Date: Wed, 31 Mar 2010 16:01:56 +0200
Message-ID: <1270044116.1616.26.camel@laptop>
Mime-Version: 1.0
X-Mailer: Evolution 2.28.3 
Content-Transfer-Encoding: 7bit
Sender: linux-kernel-owner@vger.kernel.org
List-ID: <linux-kernel.vger.kernel.org>
X-Mailing-List: linux-kernel@vger.kernel.org

On Tue, 2010-03-30 at 15:12 -0700, Corey Ashford wrote:
> 
> > Initially I'd not allow per-pmu-per-task contexts
> > because then things like perf_event_task_sched_out() would get rather
> > complex.
> 
> Definitely.  I don't think it makes sense to have per-task context on 
> nest/uncore PMUs.  At least we haven't found any justification for it.

For uncore no, but there is also the hw-breakpoint stuff that is being
presented as a pmu, for those it would make sense to have a separate
per-task context.

But doing multiple per-task contexts is something for a next step
indeed.

> > For RR we can move away from perf_event_task_tick and let the pmu
> > install a (hr)timer for this on their own.
> 
> This is necessary I think, because of the access time for some of the PMU's.  I 
> wonder though if it should, perhaps optionally, be off-loaded to a high-priority 
> task to do the switching so that access latency to the PMU can be controlled.
> 
> As I mentioned when we met, some of the Wire-Speed processor nest PMU control 
> registers are accessed via SCOM, which is an internal, 200 MHz serial bus.  We 
> are being quoted ~525 SCOM bus ticks to do a PMU control register access, which 
> comes out to about 2.5 microseconds.  If you figure 5 accesses to rotate the 
> events on a PMU, that's a minimum of 12.5 microseconds. 
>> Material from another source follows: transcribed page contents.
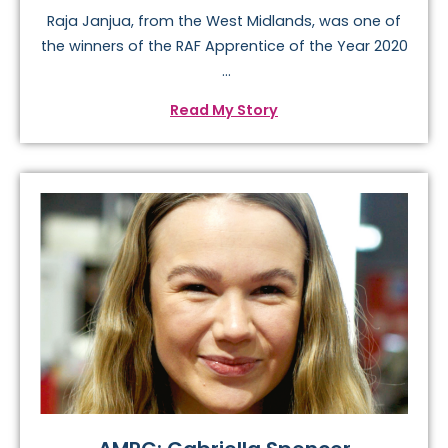
Raja Janjua, from the West Midlands, was one of
the winners of the RAF Apprentice of the Year 2020
...
Read My Story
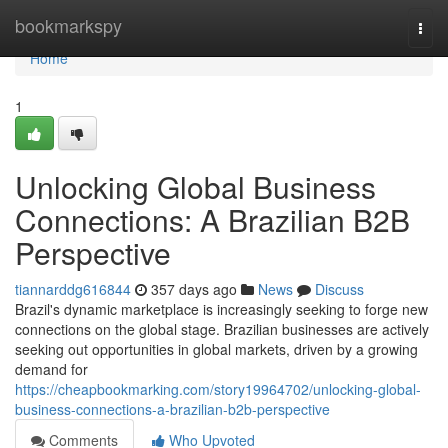
Home
bookmarkspy
Togg
navi
Home
1
Unlocking Global Business
Connections: A Brazilian B2B
Perspective
tiannarddg616844
357 days ago
News
Discuss
Brazil's dynamic marketplace is increasingly seeking to forge new
connections on the global stage. Brazilian businesses are actively
seeking out opportunities in global markets, driven by a growing
demand for
https://cheapbookmarking.com/story19964702/unlocking-global-
business-connections-a-brazilian-b2b-perspective
Comments
Who Upvoted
Yeah, you mentioned that.. for those things we need some changes anyway,
since currently we install per-cpu counters using IPIs and expect the
pmu::enable() method to be synchronous (it has a return value). It would
be totally unacceptable to do 2.5ms pokes with IRQs disabled.

The RR thing would be the easiest to solve, just let the timer wake up a
thread instead of doing the work itself, that's fully isolated to how
the pmu chooses to implement that. The above mentioned issue however
would be much more challenging to fix nicely.